## Texto
_ _ _ _ _ _ _
EM ANÁLISE

Projeto cria bolsa-alimentação para diabéticos do SUS

Conforme o projeto, os ministérios da Saúde e da Agricultura serão responsáveis pelo programa, que consiste na distribuição de uma cesta mensal de alimentos

Ipolítica

Atualizada em 28/02/2025 às 08h46
Leo Prates, autor da proposta
Leo Prates, autor da proposta (Reprodução)

BRASIL - Foi apresentado na Câmara dos Deputados o Projeto de Lei que institui um programa de bolsa-alimentação para diabéticos, com o objetivo de garantir o acesso dos pacientes em vulnerabilidade social a alimentos adequados . A proposta, que beneficia os cadastrados no Sistema Único de Saúde (SUS),  foi apresentada pelo deputado Leo Prates (PDT-BA) à Câmara dos Deputados.

Conforme o projeto, os ministérios da Saúde e da Agricultura serão responsáveis pelo programa, que consiste na distribuição de uma cesta mensal de alimentos e insumos para a manutenção de uma dieta saudável e controlada para pessoas diabéticas, incluindo:

  • legumes, verduras, frutas selecionadas, grãos integrais e proteínas magras;
  • adoçantes naturais ou artificiais, em substituição ao açúcar refinado; e
  • produtos integrais oriundos da agricultura familiar.

O fornecimento dos alimentos será realizado em parceria com cooperativas e produtores locais devidamente cadastrados no programa.

“O programa busca dar apoio nutricional a pessoas que necessitam de uma alimentação restrita de açúcares, ajudando a prevenir complicações comuns associadas à diabetes”, afirma Leo Prates. Ele diz também que a medida fortalecerá a agricultura familiar e diminuirá a sobrecarga no sistema de saúde, ao prevenir complicações decorrentes da falta de uma alimentação adequada, como problemas cardiovasculares.

O projeto define ainda que o programa contará com recursos orçamentários próprios, podendo também receber doações e firmar parcerias com entidades privadas e organizações não governamentais interessadas em promover a saúde pública e a agricultura familiar.

PRÓXIMOS PASSOS

O projeto será analisado em caráter conclusivo pelas comissões de Agricultura, Pecuária, Abastecimento e Desenvolvimento Rural; de Saúde; de Finanças e Tributação; e de Constituição e Justiça e de Cidadania.

Para virar lei, o programa precisa ser aprovado pelos deputados e pelos senadores.
_ _ _ _ _ _ _
Itens armazenados
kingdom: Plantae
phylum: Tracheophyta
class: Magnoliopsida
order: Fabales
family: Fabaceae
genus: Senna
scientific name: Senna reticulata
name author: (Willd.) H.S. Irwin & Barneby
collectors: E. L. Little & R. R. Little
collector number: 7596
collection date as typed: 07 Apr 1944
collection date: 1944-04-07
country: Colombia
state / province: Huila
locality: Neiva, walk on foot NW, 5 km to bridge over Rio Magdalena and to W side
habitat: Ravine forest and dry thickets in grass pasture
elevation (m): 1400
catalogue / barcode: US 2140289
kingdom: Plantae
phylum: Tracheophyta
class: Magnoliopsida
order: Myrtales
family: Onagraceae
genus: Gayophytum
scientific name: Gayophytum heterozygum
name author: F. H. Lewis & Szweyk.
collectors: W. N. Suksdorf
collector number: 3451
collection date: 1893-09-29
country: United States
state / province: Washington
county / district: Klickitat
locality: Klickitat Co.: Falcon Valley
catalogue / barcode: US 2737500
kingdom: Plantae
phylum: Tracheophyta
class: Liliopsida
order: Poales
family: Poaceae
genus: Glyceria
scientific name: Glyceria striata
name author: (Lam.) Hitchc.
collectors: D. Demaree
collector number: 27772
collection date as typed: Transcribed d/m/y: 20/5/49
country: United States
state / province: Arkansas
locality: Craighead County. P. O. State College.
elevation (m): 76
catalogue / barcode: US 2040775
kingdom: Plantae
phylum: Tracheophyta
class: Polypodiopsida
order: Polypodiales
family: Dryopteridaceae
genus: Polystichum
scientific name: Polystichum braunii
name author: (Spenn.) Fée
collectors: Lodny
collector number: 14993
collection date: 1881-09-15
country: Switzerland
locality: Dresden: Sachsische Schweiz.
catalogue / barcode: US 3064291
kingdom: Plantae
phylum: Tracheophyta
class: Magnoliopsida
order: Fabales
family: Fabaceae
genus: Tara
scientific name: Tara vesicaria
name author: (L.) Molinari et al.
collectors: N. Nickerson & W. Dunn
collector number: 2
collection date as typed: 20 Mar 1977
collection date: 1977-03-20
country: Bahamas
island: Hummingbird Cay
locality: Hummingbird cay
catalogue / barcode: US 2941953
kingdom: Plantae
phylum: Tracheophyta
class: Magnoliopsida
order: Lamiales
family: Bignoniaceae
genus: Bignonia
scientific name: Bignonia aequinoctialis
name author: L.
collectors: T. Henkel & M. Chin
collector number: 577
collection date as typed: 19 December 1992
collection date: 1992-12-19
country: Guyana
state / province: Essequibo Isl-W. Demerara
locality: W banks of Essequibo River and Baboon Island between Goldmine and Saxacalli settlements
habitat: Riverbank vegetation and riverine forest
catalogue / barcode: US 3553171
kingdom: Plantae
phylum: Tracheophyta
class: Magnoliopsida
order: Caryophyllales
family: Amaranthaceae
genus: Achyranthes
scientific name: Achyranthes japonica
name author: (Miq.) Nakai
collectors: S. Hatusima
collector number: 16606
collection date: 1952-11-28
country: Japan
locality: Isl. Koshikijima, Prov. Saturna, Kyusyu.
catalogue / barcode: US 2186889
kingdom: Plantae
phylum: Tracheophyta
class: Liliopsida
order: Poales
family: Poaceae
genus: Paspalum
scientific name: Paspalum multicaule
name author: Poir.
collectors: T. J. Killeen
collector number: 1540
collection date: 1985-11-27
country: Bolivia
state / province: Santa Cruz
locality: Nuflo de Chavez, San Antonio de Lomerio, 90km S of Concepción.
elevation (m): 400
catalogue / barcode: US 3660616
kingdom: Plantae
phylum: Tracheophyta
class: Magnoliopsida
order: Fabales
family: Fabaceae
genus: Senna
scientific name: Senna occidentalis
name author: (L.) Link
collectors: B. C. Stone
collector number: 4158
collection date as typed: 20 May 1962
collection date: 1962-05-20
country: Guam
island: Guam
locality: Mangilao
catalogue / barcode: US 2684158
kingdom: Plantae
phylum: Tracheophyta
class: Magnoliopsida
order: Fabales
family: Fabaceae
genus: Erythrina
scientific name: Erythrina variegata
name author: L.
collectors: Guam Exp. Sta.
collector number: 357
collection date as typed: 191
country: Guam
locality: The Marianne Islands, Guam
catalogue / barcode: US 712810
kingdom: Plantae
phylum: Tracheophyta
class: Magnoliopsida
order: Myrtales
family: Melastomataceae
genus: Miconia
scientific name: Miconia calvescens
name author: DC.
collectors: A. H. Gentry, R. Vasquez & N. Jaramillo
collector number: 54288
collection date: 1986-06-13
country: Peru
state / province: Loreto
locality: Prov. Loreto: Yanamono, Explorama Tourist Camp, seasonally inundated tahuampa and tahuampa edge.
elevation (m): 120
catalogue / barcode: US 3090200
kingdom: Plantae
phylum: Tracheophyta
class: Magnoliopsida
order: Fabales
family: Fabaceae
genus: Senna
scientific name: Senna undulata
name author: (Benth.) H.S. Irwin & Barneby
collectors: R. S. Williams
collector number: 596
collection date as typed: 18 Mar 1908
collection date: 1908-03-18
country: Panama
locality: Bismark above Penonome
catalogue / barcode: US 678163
_ _ _ _ _ _ _
## O que fazer
De acordo com o texto sobre a bolsa-alimentação para diabéticos, quais ministérios serão responsáveis pelo programa?

## Tarefa resolvida
Os ministérios da Saúde e da Agricultura.